No Data Pipelining: Hadoop does not support data pipelining (i.e., a sequence of stages where the previous stage’s output ID is the next stage’s input).
Not Easy to Use: MapReduce developers need to write their own code for each and every operation, which makes it really difficult to work with. And also, MapReduce has no interactive mode.
Latency: In Hadoop, the MapReduce framework is slower, since it supports different formats, structures, and huge volumes of data.
Lengthy Line of Code: Since Hadoop is written in Java, the code is lengthy. And, this takes more time to execute the program.

Having outlined all these drawbacks of Hadoop, it is clear that there was a scope for improvement, which is why Spark was introduced.

How Spark Is Better than Hadoop?

In-memory Processing: In-memory processing is faster when compared to Hadoop, as there is no time spent in moving data/processes in and out of the disk. Spark is 100 times faster than MapReduce as everything is done here in memory.
Stream Processing: Apache Spark supports stream processing, which involves continuous input and output of data. Stream processing is also called real-time processing.

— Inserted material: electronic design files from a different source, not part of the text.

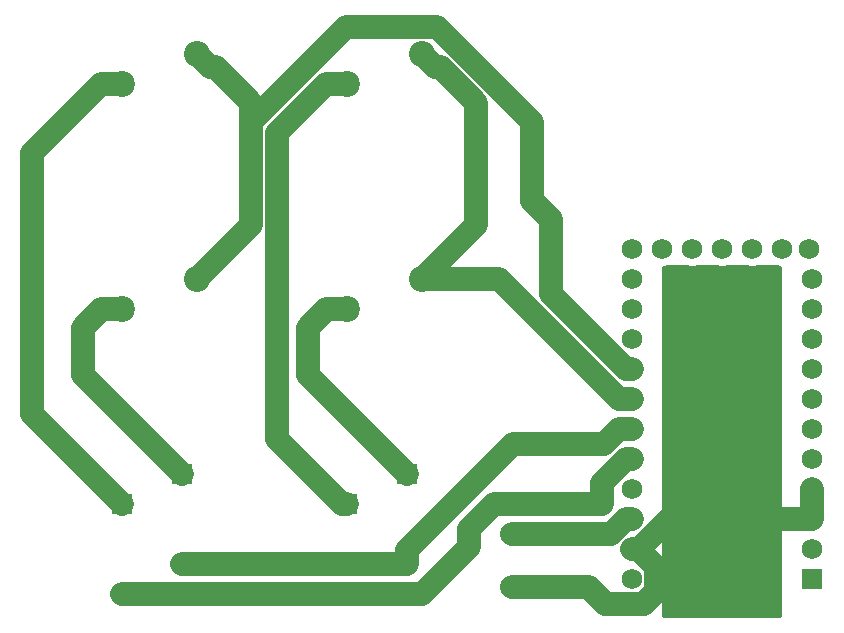
<source format=gbr>
%TF.GenerationSoftware,KiCad,Pcbnew,(5.1.7)-1*%
%TF.CreationDate,2020-10-24T11:29:13-04:00*%
%TF.ProjectId,example-keyboard,6578616d-706c-4652-9d6b-6579626f6172,rev?*%
%TF.SameCoordinates,Original*%
%TF.FileFunction,Copper,L2,Bot*%
%TF.FilePolarity,Positive*%
%FSLAX46Y46*%
G04 Gerber Fmt 4.6, Leading zero omitted, Abs format (unit mm)*
G04 Created by KiCad (PCBNEW (5.1.7)-1) date 2020-10-24 11:29:13*
%MOMM*%
%LPD*%
G01*
G04 APERTURE LIST*
%TA.AperFunction,ComponentPad*%
%ADD10C,1.752600*%
%TD*%
%TA.AperFunction,ComponentPad*%
%ADD11R,1.752600X1.752600*%
%TD*%
%TA.AperFunction,ComponentPad*%
%ADD12C,2.000000*%
%TD*%
%TA.AperFunction,ComponentPad*%
%ADD13C,2.200000*%
%TD*%
%TA.AperFunction,ComponentPad*%
%ADD14R,1.651000X1.651000*%
%TD*%
%TA.AperFunction,ComponentPad*%
%ADD15C,1.651000*%
%TD*%
%TA.AperFunction,Conductor*%
%ADD16C,2.000000*%
%TD*%
%TA.AperFunction,Conductor*%
%ADD17C,0.254000*%
%TD*%
%TA.AperFunction,Conductor*%
%ADD18C,0.100000*%
%TD*%
G04 APERTURE END LIST*
D10*
%TO.P,U1,25*%
%TO.N,Net-(U1-Pad25)*%
X129540000Y-69850000D03*
%TO.P,U1,26*%
%TO.N,Net-(U1-Pad26)*%
X127000000Y-69850000D03*
%TO.P,U1,27*%
%TO.N,Net-(U1-Pad27)*%
X124460000Y-69850000D03*
%TO.P,U1,28*%
%TO.N,Net-(U1-Pad28)*%
X121920000Y-69850000D03*
%TO.P,U1,29*%
%TO.N,Net-(U1-Pad29)*%
X119380000Y-69850000D03*
%TO.P,U1,24*%
%TO.N,Net-(U1-Pad24)*%
X116840000Y-97790000D03*
%TO.P,U1,12*%
%TO.N,Net-(U1-Pad12)*%
X131851400Y-69850000D03*
%TO.P,U1,23*%
%TO.N,GND*%
X116840000Y-95250000D03*
%TO.P,U1,22*%
%TO.N,Net-(SW1-Pad1)*%
X116840000Y-92710000D03*
%TO.P,U1,21*%
%TO.N,Net-(U1-Pad21)*%
X116840000Y-90170000D03*
%TO.P,U1,20*%
%TO.N,COL1*%
X116840000Y-87630000D03*
%TO.P,U1,19*%
%TO.N,COL2*%
X116840000Y-85090000D03*
%TO.P,U1,18*%
%TO.N,ROW2*%
X116840000Y-82550000D03*
%TO.P,U1,17*%
%TO.N,ROW1*%
X116840000Y-80010000D03*
%TO.P,U1,16*%
%TO.N,Net-(U1-Pad16)*%
X116840000Y-77470000D03*
%TO.P,U1,15*%
%TO.N,Net-(U1-Pad15)*%
X116840000Y-74930000D03*
%TO.P,U1,14*%
%TO.N,Net-(U1-Pad14)*%
X116840000Y-72390000D03*
%TO.P,U1,13*%
%TO.N,Net-(U1-Pad13)*%
X116840000Y-69850000D03*
%TO.P,U1,11*%
%TO.N,Net-(U1-Pad11)*%
X132080000Y-72390000D03*
%TO.P,U1,10*%
%TO.N,Net-(U1-Pad10)*%
X132080000Y-74930000D03*
%TO.P,U1,9*%
%TO.N,Net-(U1-Pad9)*%
X132080000Y-77470000D03*
%TO.P,U1,8*%
%TO.N,Net-(U1-Pad8)*%
X132080000Y-80010000D03*
%TO.P,U1,7*%
%TO.N,Net-(U1-Pad7)*%
X132080000Y-82550000D03*
%TO.P,U1,6*%
%TO.N,Net-(U1-Pad6)*%
X132080000Y-85090000D03*
%TO.P,U1,5*%
%TO.N,Net-(U1-Pad5)*%
X132080000Y-87630000D03*
%TO.P,U1,4*%
%TO.N,GND*%
X132080000Y-90170000D03*
%TO.P,U1,3*%
X132080000Y-92710000D03*
%TO.P,U1,2*%
%TO.N,Net-(U1-Pad2)*%
X132080000Y-95250000D03*
D11*
%TO.P,U1,1*%
%TO.N,Net-(U1-Pad1)*%
X132080000Y-97790000D03*
%TD*%
D12*
%TO.P,SW1,1*%
%TO.N,Net-(SW1-Pad1)*%
X113180000Y-93980000D03*
%TO.P,SW1,2*%
%TO.N,GND*%
X113180000Y-98480000D03*
%TO.P,SW1,1*%
%TO.N,Net-(SW1-Pad1)*%
X106680000Y-93980000D03*
%TO.P,SW1,2*%
%TO.N,GND*%
X106680000Y-98480000D03*
%TD*%
D13*
%TO.P,MX4,2*%
%TO.N,Net-(D4-Pad2)*%
X92710000Y-74930000D03*
%TO.P,MX4,1*%
%TO.N,ROW2*%
X99060000Y-72390000D03*
%TD*%
%TO.P,MX3,2*%
%TO.N,Net-(D2-Pad2)*%
X73660000Y-74930000D03*
%TO.P,MX3,1*%
%TO.N,ROW1*%
X80010000Y-72390000D03*
%TD*%
%TO.P,MX2,2*%
%TO.N,Net-(D3-Pad2)*%
X92710000Y-55880000D03*
%TO.P,MX2,1*%
%TO.N,ROW2*%
X99060000Y-53340000D03*
%TD*%
%TO.P,MX1,2*%
%TO.N,Net-(D1-Pad2)*%
X73660000Y-55880000D03*
%TO.P,MX1,1*%
%TO.N,ROW1*%
X80010000Y-53340000D03*
%TD*%
D14*
%TO.P,D4,2*%
%TO.N,Net-(D4-Pad2)*%
X97790000Y-88900000D03*
D15*
%TO.P,D4,1*%
%TO.N,COL2*%
X97790000Y-96520000D03*
%TD*%
D14*
%TO.P,D3,2*%
%TO.N,Net-(D3-Pad2)*%
X92710000Y-91440000D03*
D15*
%TO.P,D3,1*%
%TO.N,COL1*%
X92710000Y-99060000D03*
%TD*%
D14*
%TO.P,D2,2*%
%TO.N,Net-(D2-Pad2)*%
X78740000Y-88900000D03*
D15*
%TO.P,D2,1*%
%TO.N,COL2*%
X78740000Y-96520000D03*
%TD*%
D14*
%TO.P,D1,2*%
%TO.N,Net-(D1-Pad2)*%
X73660000Y-91440000D03*
D15*
%TO.P,D1,1*%
%TO.N,COL1*%
X73660000Y-99060000D03*
%TD*%
D16*
%TO.N,Net-(D1-Pad2)*%
X71895998Y-55880000D02*
X66040000Y-61735998D01*
X73660000Y-55880000D02*
X71895998Y-55880000D01*
X66040000Y-83820000D02*
X73660000Y-91440000D01*
X66040000Y-61735998D02*
X66040000Y-83820000D01*
%TO.N,COL1*%
X73660000Y-99060000D02*
X92710000Y-99060000D01*
X103059999Y-93503999D02*
X105123998Y-91440000D01*
X103059999Y-95060001D02*
X103059999Y-93503999D01*
X99060000Y-99060000D02*
X103059999Y-95060001D01*
X92710000Y-99060000D02*
X99060000Y-99060000D01*
X105123998Y-91440000D02*
X114300000Y-91440000D01*
X116307074Y-87630000D02*
X116840000Y-87630000D01*
X114300000Y-89637074D02*
X116307074Y-87630000D01*
X114300000Y-91440000D02*
X114300000Y-89637074D01*
%TO.N,Net-(D2-Pad2)*%
X70339999Y-80499999D02*
X78740000Y-88900000D01*
X70339999Y-76485999D02*
X70339999Y-80499999D01*
X71895998Y-74930000D02*
X70339999Y-76485999D01*
X73660000Y-74930000D02*
X71895998Y-74930000D01*
%TO.N,COL2*%
X78740000Y-96520000D02*
X97790000Y-96520000D01*
X115735791Y-85090000D02*
X116840000Y-85090000D01*
X114465791Y-86360000D02*
X115735791Y-85090000D01*
X106782567Y-86360000D02*
X114465791Y-86360000D01*
X97790000Y-95352567D02*
X106782567Y-86360000D01*
X97790000Y-96520000D02*
X97790000Y-95352567D01*
%TO.N,Net-(D3-Pad2)*%
X86800011Y-60025987D02*
X86800011Y-85919989D01*
X90945998Y-55880000D02*
X86800011Y-60025987D01*
X92710000Y-55880000D02*
X90945998Y-55880000D01*
X92320022Y-91440000D02*
X92710000Y-91440000D01*
X86800011Y-85919989D02*
X92320022Y-91440000D01*
%TO.N,Net-(D4-Pad2)*%
X89389999Y-80499999D02*
X97790000Y-88900000D01*
X89389999Y-76485999D02*
X89389999Y-80499999D01*
X90945998Y-74930000D02*
X89389999Y-76485999D01*
X92710000Y-74930000D02*
X90945998Y-74930000D01*
%TO.N,ROW1*%
X84600001Y-57435999D02*
X84600001Y-67799999D01*
X81604001Y-54439999D02*
X84600001Y-57435999D01*
X81109999Y-54439999D02*
X81604001Y-54439999D01*
X80010000Y-53340000D02*
X81109999Y-54439999D01*
X92674716Y-51039999D02*
X100365284Y-51039999D01*
X84600001Y-59114714D02*
X92674716Y-51039999D01*
X84600001Y-67799999D02*
X84600001Y-59114714D01*
X80010000Y-72390000D02*
X84600001Y-67799999D01*
X100365284Y-51039999D02*
X108413699Y-59088414D01*
X108413699Y-59088414D02*
X108413699Y-65766625D01*
X108413699Y-65766625D02*
X109957074Y-67310000D01*
X116307074Y-80010000D02*
X116840000Y-80010000D01*
X109957074Y-73660000D02*
X116307074Y-80010000D01*
X109957074Y-67310000D02*
X109957074Y-73660000D01*
%TO.N,ROW2*%
X103650001Y-67799999D02*
X99060000Y-72390000D01*
X103650001Y-57435999D02*
X103650001Y-67799999D01*
X100654001Y-54439999D02*
X103650001Y-57435999D01*
X100159999Y-54439999D02*
X100654001Y-54439999D01*
X99060000Y-53340000D02*
X100159999Y-54439999D01*
X115735791Y-82550000D02*
X116840000Y-82550000D01*
X105575791Y-72390000D02*
X115735791Y-82550000D01*
X99060000Y-72390000D02*
X105575791Y-72390000D01*
%TO.N,GND*%
X117372926Y-95250000D02*
X116878356Y-95250000D01*
X118916301Y-96793375D02*
X117372926Y-95250000D01*
X118916301Y-98786625D02*
X118916301Y-96793375D01*
X117836625Y-99866301D02*
X118916301Y-98786625D01*
X114566301Y-99866301D02*
X117836625Y-99866301D01*
X116878356Y-95250000D02*
X116859178Y-95269178D01*
X113180000Y-98480000D02*
X114566301Y-99866301D01*
X106680000Y-98480000D02*
X113180000Y-98480000D01*
X132080000Y-90170000D02*
X132080000Y-92710000D01*
X117411283Y-95250000D02*
X116878356Y-95250000D01*
X119951283Y-92710000D02*
X117411283Y-95250000D01*
X132080000Y-92710000D02*
X119951283Y-92710000D01*
%TO.N,Net-(SW1-Pad1)*%
X116307074Y-92710000D02*
X116840000Y-92710000D01*
X115037074Y-93980000D02*
X116307074Y-92710000D01*
X113180000Y-93980000D02*
X115037074Y-93980000D01*
X113180000Y-93980000D02*
X106680000Y-93980000D01*
%TD*%
D17*
%TO.N,GND*%
X121479170Y-71303222D02*
X121771150Y-71361300D01*
X122068850Y-71361300D01*
X122360830Y-71303222D01*
X122496562Y-71247000D01*
X123883438Y-71247000D01*
X124019170Y-71303222D01*
X124311150Y-71361300D01*
X124608850Y-71361300D01*
X124900830Y-71303222D01*
X125036562Y-71247000D01*
X126423438Y-71247000D01*
X126559170Y-71303222D01*
X126851150Y-71361300D01*
X127148850Y-71361300D01*
X127440830Y-71303222D01*
X127576562Y-71247000D01*
X128963438Y-71247000D01*
X129099170Y-71303222D01*
X129391150Y-71361300D01*
X129413000Y-71361300D01*
X129413000Y-100940000D01*
X119507000Y-100940000D01*
X119507000Y-71361300D01*
X119528850Y-71361300D01*
X119820830Y-71303222D01*
X119956562Y-71247000D01*
X121343438Y-71247000D01*
X121479170Y-71303222D01*
%TA.AperFunction,Conductor*%
D18*
G36*
X121479170Y-71303222D02*
G01*
X121771150Y-71361300D01*
X122068850Y-71361300D01*
X122360830Y-71303222D01*
X122496562Y-71247000D01*
X123883438Y-71247000D01*
X124019170Y-71303222D01*
X124311150Y-71361300D01*
X124608850Y-71361300D01*
X124900830Y-71303222D01*
X125036562Y-71247000D01*
X126423438Y-71247000D01*
X126559170Y-71303222D01*
X126851150Y-71361300D01*
X127148850Y-71361300D01*
X127440830Y-71303222D01*
X127576562Y-71247000D01*
X128963438Y-71247000D01*
X129099170Y-71303222D01*
X129391150Y-71361300D01*
X129413000Y-71361300D01*
X129413000Y-100940000D01*
X119507000Y-100940000D01*
X119507000Y-71361300D01*
X119528850Y-71361300D01*
X119820830Y-71303222D01*
X119956562Y-71247000D01*
X121343438Y-71247000D01*
X121479170Y-71303222D01*
G37*
%TD.AperFunction*%
%TD*%
M02*

</source>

Less Latency: Apache Spark is relatively faster than Hadoop, since it caches most of the input data in memory by the Resilient Distributed Dataset (RDD). RDD manages distributed processing of data and the transformation of that data. This is where Spark does most of the operations such as transformation and managing the data. Each dataset in an RDD is partitioned into logical portions, which can then be computed on different nodes of a cluster.
Lazy Evaluation: Apache Spark starts evaluating only when it is absolutely needed. This plays an important role in contributing to its speed.
Less Lines of Code: Although Spark is written in both Scala and Java, the implementation is in Scala, so the number of lines are relatively lesser in Spark when compared to Hadoop.

Components of Spark

Spark as a whole consists of various libraries, APIs, databases, etc. The main components of Apache Spark are as follows:

Spark Core

Spare Core is the basic building block of Spark, which includes all components for job scheduling, performing various memory operations, fault tolerance, and more. Spark Core is also home to the API that consists of RDD. Moreover, Spark Core provides APIs for building and manipulating data in RDD.

Spark SQL

Apache Spark works with the unstructured data using its ‘go to’ tool, Spark SQL. Spark SQL allows querying data via SQL, as well as via Apache Hive’s form of SQL called Hive Query Language (HQL). It also supports data from various sources like parse tables, log files, JSON, etc. Spark SQL allows programmers to combine SQL queries with programmable changes or manipulations supported by RDD in Python, Java, Scala, and R.

Spark Streaming

Spark Streaming processes live streams of data. Data generated by various sources is processed at the very instant by Spark Streaming. Examples of this data include log files, messages containing status updates posted by users, etc.

GraphX

GraphX is Apache Spark’s library for enhancing graphs and enabling graph-parallel computation. Apache Spark includes a number of graph algorithms which help users in simplifying graph analytics.

MLlib

Apache Spark comes up with a library containing common Machine Learning (ML) services called MLlib. It provides various types of ML algorithms including regression, clustering, and classification, which can perform various operations on data to get meaningful insights out of it.